Bir toplumun ileri veya geri olmasının yankıları insandan insana, toplumdan topluma, kültürden kültüre farklılık arz eder. Çünkü her insan, toplum ve kültürün anlamsal duruşları aynı değildir. İnsanların merkezi değer sistemlerini oluşturan referansların farklılığı, bakış ve duruş tarzlarını da birbirinden farklı kılmaktadır. Merkezi değer sistemlerine aidiyetin olmadığı bireysel ve toplumsal bir odaktan söz etmek mümkün olmayacaktır. İnsanların ileri veya geri tabirlerini kullanmaları için, merkezi değer sistemi diye tanımladığımız bir kalkış yerinin olması gerekir. Herhangi bir merkezi değer sistemi olmadan yapılacak “ilericilik” ve “gericilik” değerlendirmeleri karşılığı olmayan değerlendirmelerdir. Bu değerlendirmelerin misali havanda su dövmektir. Havandaki suyu istediğiniz kadar dövünüz, sonuç olarak sadece etrafınızı ıslatmaktan başka bir şey yapmış olmazsınız. Sadece güç ve zaman israfına imza atmış olursunuz.

“İleri” kavramını, belli olan bir amaç ve istikamet doğrultusunda kat edilen mesafe olarak düşündüğümüzde, toplumsal tahayyülün bir gerçekliğinin olması için, toplumu oluşturan fertlerin ekseriyetinin aynı amaç ve istikamete sahip olması gerekir. Bunun da yukarıda izah etmeye çalıştığım üzere, mümkün mertebe yaşanan çelişkilerin minimize edilmesi ve ortaklık derecesi kuvvetli değersel duruş tarzlarıyla tahkim edilmesi gerekir. Bu, herkesin her konuda aynı olması gerektiği anlamına gelmiyor. Herkesin her konuda aynı olduğu bir yerde, hayattan söz etmemiz mümkün değildir. Byung-Chul Han, böylesi bir aynılığın söz konusu edildiği ortamları, haklı olarak “aynılık cehennemi” olarak niteler. Aslında aynılığın baskın olduğu durumlarda, referans anlamında merkez olarak kabul edilecek bir değerler sistemine de gerek kalmaz. “İleri” gitmek veya ilerlemek için hem nitelik ve hem de nicelik olarak farklılıkların var olması, ihtiyaç olarak hissediliyor olması gerekir. O zaman kötü vasfını haiz durumlardan uzaklaşmak ve iyi vasfını haiz durumlara ise yakınlaşmak için bir mesafe alınarak ilerlemek mümkün olacaktır.

## [Gösterilen kayıtlar]
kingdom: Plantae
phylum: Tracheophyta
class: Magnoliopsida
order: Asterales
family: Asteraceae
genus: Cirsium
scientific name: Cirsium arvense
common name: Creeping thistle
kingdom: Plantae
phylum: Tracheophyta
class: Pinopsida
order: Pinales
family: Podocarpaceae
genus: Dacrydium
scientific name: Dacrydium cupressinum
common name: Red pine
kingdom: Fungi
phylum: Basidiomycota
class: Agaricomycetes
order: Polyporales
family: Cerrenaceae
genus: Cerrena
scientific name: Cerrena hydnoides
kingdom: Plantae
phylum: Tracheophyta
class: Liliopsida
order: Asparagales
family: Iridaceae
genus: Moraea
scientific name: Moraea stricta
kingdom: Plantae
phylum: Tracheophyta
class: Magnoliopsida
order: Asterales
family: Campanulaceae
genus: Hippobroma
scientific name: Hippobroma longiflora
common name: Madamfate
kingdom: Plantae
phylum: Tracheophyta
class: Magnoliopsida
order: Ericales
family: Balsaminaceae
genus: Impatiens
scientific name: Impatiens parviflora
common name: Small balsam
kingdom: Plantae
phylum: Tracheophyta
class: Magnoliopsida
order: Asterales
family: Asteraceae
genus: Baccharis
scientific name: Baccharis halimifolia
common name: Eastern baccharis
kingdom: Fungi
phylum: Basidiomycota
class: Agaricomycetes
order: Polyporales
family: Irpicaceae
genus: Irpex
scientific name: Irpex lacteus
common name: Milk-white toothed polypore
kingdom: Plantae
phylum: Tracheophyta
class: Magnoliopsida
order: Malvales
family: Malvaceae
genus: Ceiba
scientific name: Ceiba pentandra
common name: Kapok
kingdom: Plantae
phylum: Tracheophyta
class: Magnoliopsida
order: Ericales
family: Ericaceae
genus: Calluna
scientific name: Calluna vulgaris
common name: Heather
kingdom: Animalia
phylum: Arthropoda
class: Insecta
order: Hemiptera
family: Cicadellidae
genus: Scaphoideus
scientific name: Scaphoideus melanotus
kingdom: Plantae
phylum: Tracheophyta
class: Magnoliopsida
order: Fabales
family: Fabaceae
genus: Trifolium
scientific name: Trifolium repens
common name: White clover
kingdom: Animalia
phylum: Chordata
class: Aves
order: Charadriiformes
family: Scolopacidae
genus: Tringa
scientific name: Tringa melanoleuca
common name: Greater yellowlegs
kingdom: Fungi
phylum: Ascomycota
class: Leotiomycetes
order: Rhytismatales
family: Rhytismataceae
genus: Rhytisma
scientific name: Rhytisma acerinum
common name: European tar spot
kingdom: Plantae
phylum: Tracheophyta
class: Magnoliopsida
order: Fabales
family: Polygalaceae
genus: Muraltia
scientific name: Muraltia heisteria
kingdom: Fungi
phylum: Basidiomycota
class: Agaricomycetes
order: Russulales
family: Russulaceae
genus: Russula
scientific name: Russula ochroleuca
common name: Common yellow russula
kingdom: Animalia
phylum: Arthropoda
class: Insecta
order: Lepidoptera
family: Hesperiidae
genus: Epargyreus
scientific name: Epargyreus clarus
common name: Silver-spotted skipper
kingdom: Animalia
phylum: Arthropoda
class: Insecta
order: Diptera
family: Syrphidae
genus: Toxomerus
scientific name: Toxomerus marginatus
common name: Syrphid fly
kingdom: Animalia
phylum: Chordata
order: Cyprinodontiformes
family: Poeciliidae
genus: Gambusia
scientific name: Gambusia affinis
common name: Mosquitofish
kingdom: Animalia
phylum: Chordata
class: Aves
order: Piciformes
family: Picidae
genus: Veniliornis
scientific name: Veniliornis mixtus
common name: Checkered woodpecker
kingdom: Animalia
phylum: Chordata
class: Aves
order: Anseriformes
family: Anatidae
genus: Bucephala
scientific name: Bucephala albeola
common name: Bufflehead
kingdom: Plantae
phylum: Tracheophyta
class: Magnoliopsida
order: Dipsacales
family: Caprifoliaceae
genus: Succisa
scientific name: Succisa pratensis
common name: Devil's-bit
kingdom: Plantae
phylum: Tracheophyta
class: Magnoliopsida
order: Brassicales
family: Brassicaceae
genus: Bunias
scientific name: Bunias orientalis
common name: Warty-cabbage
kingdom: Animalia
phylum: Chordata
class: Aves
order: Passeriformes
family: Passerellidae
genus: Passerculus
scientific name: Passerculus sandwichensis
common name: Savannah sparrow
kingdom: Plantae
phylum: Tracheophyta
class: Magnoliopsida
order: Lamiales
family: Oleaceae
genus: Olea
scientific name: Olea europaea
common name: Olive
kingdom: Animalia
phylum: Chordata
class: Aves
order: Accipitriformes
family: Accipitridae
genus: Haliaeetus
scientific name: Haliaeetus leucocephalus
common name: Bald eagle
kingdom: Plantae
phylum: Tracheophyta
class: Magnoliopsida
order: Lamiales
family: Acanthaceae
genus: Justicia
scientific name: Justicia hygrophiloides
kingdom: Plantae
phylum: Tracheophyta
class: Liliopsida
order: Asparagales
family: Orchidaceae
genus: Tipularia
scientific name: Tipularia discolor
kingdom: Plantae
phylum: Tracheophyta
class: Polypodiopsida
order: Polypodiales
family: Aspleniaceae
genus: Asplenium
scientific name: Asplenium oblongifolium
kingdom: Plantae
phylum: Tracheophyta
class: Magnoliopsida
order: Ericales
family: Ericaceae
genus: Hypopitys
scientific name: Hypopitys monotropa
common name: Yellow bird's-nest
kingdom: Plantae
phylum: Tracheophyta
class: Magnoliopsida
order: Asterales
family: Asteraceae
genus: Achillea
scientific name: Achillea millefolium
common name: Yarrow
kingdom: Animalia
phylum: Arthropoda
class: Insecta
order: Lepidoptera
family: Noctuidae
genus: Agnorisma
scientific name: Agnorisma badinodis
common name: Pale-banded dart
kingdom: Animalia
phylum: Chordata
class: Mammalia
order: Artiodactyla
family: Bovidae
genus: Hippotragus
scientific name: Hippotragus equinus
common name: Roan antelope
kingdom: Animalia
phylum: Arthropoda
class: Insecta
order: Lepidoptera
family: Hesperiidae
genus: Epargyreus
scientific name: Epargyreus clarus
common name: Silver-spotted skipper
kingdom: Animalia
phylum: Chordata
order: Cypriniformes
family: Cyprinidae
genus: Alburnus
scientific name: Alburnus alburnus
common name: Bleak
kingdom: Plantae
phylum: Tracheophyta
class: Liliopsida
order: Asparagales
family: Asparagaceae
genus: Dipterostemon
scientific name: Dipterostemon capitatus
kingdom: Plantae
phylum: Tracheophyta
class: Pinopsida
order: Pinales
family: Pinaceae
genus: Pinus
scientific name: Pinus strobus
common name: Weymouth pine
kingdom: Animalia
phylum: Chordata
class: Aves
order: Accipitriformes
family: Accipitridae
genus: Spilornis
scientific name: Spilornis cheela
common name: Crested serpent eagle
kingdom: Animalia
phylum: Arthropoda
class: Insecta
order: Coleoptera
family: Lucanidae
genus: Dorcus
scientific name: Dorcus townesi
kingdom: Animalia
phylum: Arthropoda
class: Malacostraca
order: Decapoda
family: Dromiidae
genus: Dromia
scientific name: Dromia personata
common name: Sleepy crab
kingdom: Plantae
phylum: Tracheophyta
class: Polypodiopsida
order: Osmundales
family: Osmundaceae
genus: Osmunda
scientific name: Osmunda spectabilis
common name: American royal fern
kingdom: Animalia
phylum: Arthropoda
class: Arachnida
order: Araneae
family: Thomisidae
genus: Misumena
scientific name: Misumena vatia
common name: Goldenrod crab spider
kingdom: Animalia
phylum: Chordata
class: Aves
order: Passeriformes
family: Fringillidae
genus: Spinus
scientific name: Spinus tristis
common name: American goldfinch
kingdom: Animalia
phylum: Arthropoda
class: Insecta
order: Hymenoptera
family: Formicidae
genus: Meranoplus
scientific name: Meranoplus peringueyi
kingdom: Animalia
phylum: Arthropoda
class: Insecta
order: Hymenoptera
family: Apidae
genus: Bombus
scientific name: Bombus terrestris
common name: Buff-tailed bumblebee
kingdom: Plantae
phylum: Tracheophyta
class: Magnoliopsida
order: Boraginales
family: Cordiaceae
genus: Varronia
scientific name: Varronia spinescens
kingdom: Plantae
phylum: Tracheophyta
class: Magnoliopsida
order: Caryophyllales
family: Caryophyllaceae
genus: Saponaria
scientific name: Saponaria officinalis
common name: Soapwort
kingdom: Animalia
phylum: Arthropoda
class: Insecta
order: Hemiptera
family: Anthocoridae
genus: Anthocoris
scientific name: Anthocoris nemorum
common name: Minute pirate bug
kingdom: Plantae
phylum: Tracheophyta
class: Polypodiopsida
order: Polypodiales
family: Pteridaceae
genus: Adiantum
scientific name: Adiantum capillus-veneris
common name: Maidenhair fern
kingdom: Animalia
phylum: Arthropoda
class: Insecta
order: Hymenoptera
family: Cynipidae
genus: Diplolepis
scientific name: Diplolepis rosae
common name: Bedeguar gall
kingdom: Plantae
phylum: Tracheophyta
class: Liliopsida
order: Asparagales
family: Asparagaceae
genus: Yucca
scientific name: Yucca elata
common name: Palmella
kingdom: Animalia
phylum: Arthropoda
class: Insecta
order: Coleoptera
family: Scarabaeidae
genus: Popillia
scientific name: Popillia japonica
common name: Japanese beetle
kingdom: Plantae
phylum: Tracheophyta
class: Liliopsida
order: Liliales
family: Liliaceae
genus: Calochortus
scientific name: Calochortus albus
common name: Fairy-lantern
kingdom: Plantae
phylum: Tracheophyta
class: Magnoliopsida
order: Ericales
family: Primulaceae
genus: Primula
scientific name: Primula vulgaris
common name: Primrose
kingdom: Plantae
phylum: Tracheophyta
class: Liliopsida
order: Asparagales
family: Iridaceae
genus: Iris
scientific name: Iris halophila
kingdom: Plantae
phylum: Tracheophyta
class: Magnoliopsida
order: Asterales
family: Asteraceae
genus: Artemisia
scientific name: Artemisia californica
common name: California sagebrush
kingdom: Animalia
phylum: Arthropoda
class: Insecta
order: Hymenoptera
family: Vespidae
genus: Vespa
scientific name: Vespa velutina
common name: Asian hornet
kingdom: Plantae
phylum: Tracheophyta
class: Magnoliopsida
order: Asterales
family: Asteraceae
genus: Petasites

## [Alıştırmanın amacı]
İleri ve geri olma üzerine yukarıdaki metni son cümlesinin ardından sürdürün.

## [Alıştırmanın sonucu]
İleri toplumsal tahayyül için, öncelikle dikkatlerin yoğunlaşması gereken yer toplumsal yapının kendisidir. Bir toplumsal yapı dediğimiz zaman, akla ilk gelen şey, insanların birbirleriyle olan ilişkileridir. Toplumsal yapılarda ilişkilerin uyum üzere olması esastır. Şayet bir toplumsal yapıda çatışmalar yoğunluk kazanmışsa, o yapı çöküş evresinde bulunuyor demektir. Toplumların çöküş evrelerinin en önemli özelliği kaos ve karmaşadır. Kaos ve karmaşa dönemleri, arayışların en çok olduğu dönemlerdir. Toplumsal yapıyı oluşturan değerlerden uzaklaşma söz konusu olmuştur. Artık toplumsallaşmanın dinamikleri yara almıştır. Bu durumda adaletin varlığı sözde kalır ve insanların adalet duyguları zedelenir. Herkesin hakkına razı olduğu, güven ve huzurun temin edildiği, hakkaniyetin var olduğu bir toplum tahayyülü, ortak bir özlem haline gelir. İşte bu ortak özlem, insanlık tarihinin toplumsal değişim ve devrimlerinin en önemli motivasyon kaynağı olmuştur.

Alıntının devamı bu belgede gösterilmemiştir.